There’s also a variant syntax where the first line can look like this: /projects/tag/tag2/tag3. I’ve started using that a little more often.
Because of how I like to write in my journal, I’ve also set up a special case for my /journal notebook, where adding an entry will either create a new entry for the day (if there isn’t one yet) or append to the existing entry, so there’s just one entry for each day. (I use Gate or Quill to jot down a paragraph and then append it quickly and easily.)
How I use Vinci
I use Vinci a lot. I maintain my personal journal in it, along with logs for most areas of my life — work, school, writing, projects, church, etc. Sometimes I create notebooks for specific projects, other times I use a higher-level notebook (like /projects) and use tags instead. At some point I’ll probably consolidate.
I have a /thinking notebook where once each morning I think through my current tasks/projects and write out what I need to do for each. Writing things down makes a world of difference for me, across the board.

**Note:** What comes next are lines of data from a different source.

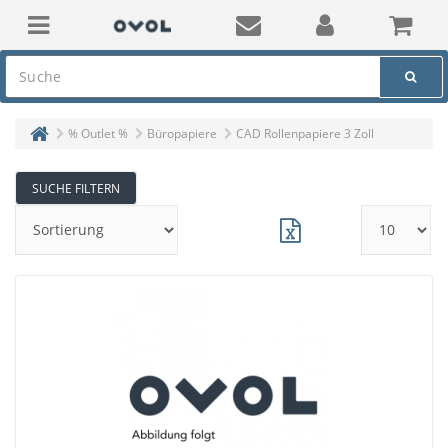
% Outlet %
Büropapiere
CAD Rollenpapiere 3 Zoll
SUCHE FILTERN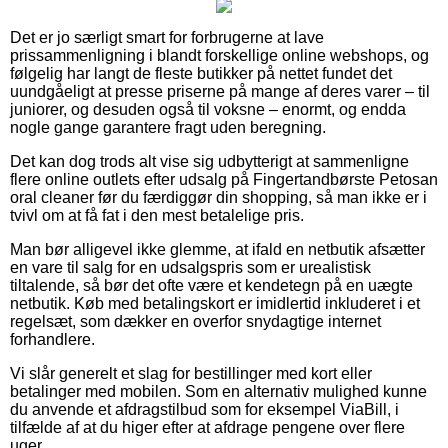
Det er jo særligt smart for forbrugerne at lave
prissammenligning i blandt forskellige online webshops, og
følgelig har langt de fleste butikker på nettet fundet det
uundgåeligt at presse priserne på mange af deres varer – til
juniorer, og desuden også til voksne – enormt, og endda
nogle gange garantere fragt uden beregning.
Det kan dog trods alt vise sig udbytterigt at sammenligne
flere online outlets efter udsalg på Fingertandbørste Petosan
oral cleaner før du færdiggør din shopping, så man ikke er i
tvivl om at få fat i den mest betalelige pris.
Man bør alligevel ikke glemme, at ifald en netbutik afsætter
en vare til salg for en udsalgspris som er urealistisk
tiltalende, så bør det ofte være et kendetegn på en uægte
netbutik. Køb med betalingskort er imidlertid inkluderet i et
regelsæt, som dækker en overfor snydagtige internet
forhandlere.
Vi slår generelt et slag for bestillinger med kort eller
betalinger med mobilen. Som en alternativ mulighed kunne
du anvende et afdragstilbud som for eksempel ViaBill, i
tilfælde af at du higer efter at afdrage pengene over flere
uger.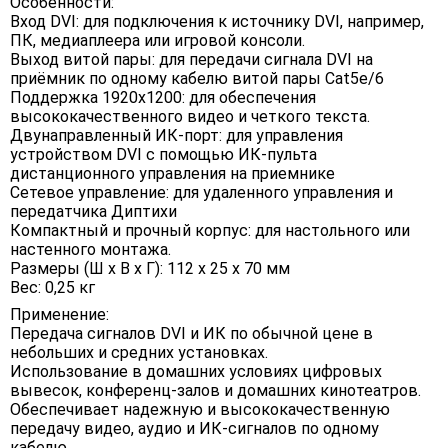
Особенности:
Вход DVI: для подключения к источнику DVI, например,
ПК, медиаплеера или игровой консоли.
Выход витой пары: для передачи сигнала DVI на
приёмник по одному кабелю витой пары Cat5e/6
Поддержка 1920x1200: для обеспечения
высококачественного видео и четкого текста.
Двунаправленный ИК-порт: для управления
устройством DVI с помощью ИК-пульта
дистанционного управления на приемнике
Сетевое управление: для удаленного управления и
передатчика Диптихи
Компактный и прочный корпус: для настольного или
настенного монтажа.
Размеры (Ш х В х Г): 112 х 25 х 70 мм
Вес: 0,25 кг
Применение:
Передача сигналов DVI и ИК по обычной цене в
небольших и средних установках.
Использование в домашних условиях цифровых
вывесок, конференц-залов и домашних кинотеатров.
Обеспечивает надежную и высококачественную
передачу видео, аудио и ИК-сигналов по одному
кабелю.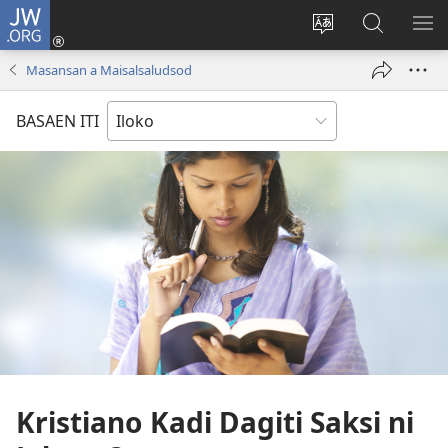
JW.ORG
Ag-
log
Baliwan
Agbirok
IPA
In
ti
iti
TI
Masansan a Maisalsaludsod
(manglukat
lengguahe
JW.ORG
PA
iti
ti
BASAEN ITI
baro
site
a
window)
Kristiano Kadi Dagiti Saksi ni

Each morning I also spend a few minutes reading one of my past journal entries, as mentioned earlier today. (A while back I scanned all my paper journals and I’ve been slowly transcribing them — we’ll get to Ditto soon — and importing them into Vinci.) Lately I’ve been reading through my 2004 college entries. My undergraduate years were great, but I am very, very glad I’m not in that phase of life anymore.
Lastly, I reference these notebooks fairly frequently. (When did we replace our dishwasher, what did I last work on for that project I haven’t worked on in months, etc.)
The future
Vinci currently uses Whoosh for full-text indexing, but it’s unsupported and hasn’t been working as well for me lately. Several months ago I realized that if all my notebook entries are stored in plain text files, I can just use ripgrep or ag for fast and accurate searching, with the further benefit that in the event of my untimely demise, everything would be fairly easy for my family to copy out and preserve. (I really like plain text, can you tell?)
To that end, I started writing a new, smaller app in Go called Leaf. It’s going well, but I’m tempted to switch to FastAPI. Not sure yet if I will or not. (I’ve enjoyed learning Go and have used it on several small projects now, but I’m also thinking more about long-term maintenance across all these apps, and using a single stack would simplify things for me.)
I’m also thinking about adding a small CLI (in the web interface) that would make entry management easier — moving all entries with a specific tag to their own notebook, for example. Truth be told, I don’t know that entry management happens frequently enough to warrant a CLI, but I’m intrigued by the idea of putting a CLI in the interface, and if it goes as well as I hope it will, I see myself doing that in more of my tools. (Right now I see it as an extension of the search interface. Where right now I type dishwasher to search for that keyword, I’d eventually also be able to type something like :move /projects#cardiff /cardiff.)
As with Liszt, I’m also looking forward to moving to a lighter, simpler codebase. Vinci has a moderate amount of vestigial functionality that needs to go.